DATA SHOWN START

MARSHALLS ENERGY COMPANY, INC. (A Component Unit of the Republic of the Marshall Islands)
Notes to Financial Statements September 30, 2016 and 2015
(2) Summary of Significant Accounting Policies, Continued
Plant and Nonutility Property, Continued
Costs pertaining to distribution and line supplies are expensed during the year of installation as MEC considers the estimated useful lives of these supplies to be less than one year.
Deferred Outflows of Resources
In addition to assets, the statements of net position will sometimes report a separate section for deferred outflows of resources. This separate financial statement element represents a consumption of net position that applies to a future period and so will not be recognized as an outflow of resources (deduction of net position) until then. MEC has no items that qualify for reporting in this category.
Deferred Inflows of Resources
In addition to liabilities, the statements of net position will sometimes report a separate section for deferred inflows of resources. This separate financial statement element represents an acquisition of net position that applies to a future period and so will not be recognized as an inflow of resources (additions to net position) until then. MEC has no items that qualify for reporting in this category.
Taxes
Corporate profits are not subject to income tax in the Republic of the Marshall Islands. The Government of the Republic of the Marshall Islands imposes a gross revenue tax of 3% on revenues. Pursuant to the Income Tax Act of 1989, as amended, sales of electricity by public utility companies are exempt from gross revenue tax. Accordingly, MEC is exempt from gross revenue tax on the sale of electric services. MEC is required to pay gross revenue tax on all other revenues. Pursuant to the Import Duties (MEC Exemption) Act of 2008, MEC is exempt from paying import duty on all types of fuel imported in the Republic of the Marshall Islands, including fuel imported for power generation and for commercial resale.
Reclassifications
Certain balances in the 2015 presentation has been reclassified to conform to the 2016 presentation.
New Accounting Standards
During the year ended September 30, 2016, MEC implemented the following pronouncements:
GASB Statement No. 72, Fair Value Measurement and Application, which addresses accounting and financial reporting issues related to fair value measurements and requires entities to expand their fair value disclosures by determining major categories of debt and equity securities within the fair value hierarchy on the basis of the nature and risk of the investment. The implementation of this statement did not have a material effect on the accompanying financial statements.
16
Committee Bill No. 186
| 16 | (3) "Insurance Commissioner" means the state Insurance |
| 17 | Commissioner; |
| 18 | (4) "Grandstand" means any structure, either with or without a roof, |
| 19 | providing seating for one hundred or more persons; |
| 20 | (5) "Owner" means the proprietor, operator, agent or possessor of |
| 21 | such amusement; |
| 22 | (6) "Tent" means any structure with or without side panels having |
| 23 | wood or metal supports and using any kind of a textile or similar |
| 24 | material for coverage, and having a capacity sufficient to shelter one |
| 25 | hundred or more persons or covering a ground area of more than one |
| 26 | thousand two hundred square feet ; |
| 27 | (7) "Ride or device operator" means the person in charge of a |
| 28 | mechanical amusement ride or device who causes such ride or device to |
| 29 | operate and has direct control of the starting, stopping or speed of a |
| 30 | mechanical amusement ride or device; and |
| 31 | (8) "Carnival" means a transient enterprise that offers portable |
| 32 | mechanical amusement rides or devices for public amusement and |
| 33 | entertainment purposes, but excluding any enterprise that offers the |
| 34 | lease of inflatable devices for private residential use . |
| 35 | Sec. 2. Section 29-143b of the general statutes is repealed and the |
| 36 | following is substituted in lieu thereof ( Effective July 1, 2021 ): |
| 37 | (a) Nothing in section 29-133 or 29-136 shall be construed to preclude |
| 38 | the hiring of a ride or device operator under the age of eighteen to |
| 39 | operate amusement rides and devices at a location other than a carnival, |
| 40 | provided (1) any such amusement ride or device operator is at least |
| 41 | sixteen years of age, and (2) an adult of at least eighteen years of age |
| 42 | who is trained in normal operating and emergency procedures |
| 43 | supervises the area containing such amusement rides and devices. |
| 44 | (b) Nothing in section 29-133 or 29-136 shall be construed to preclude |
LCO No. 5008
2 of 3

DATA SHOWN END

INSTRUCTIONS TO FOLLOW: Return exactly the lines from the line holding "square feet ; |" to the last line of the data, with both of those lines included and nothing added.

WORKED SOLUTION:
| 26 | thousand two hundred square feet ; |
| 27 | (7) "Ride or device operator" means the person in charge of a |
| 28 | mechanical amusement ride or device who causes such ride or device to |
| 29 | operate and has direct control of the starting, stopping or speed of a |
| 30 | mechanical amusement ride or device; and |
| 31 | (8) "Carnival" means a transient enterprise that offers portable |
| 32 | mechanical amusement rides or devices for public amusement and |
| 33 | entertainment purposes, but excluding any enterprise that offers the |
| 34 | lease of inflatable devices for private residential use . |
| 35 | Sec. 2. Section 29-143b of the general statutes is repealed and the |
| 36 | following is substituted in lieu thereof ( Effective July 1, 2021 ): |
| 37 | (a) Nothing in section 29-133 or 29-136 shall be construed to preclude |
| 38 | the hiring of a ride or device operator under the age of eighteen to |
| 39 | operate amusement rides and devices at a location other than a carnival, |
| 40 | provided (1) any such amusement ride or device operator is at least |
| 41 | sixteen years of age, and (2) an adult of at least eighteen years of age |
| 42 | who is trained in normal operating and emergency procedures |
| 43 | supervises the area containing such amusement rides and devices. |
| 44 | (b) Nothing in section 29-133 or 29-136 shall be construed to preclude |
LCO No. 5008
2 of 3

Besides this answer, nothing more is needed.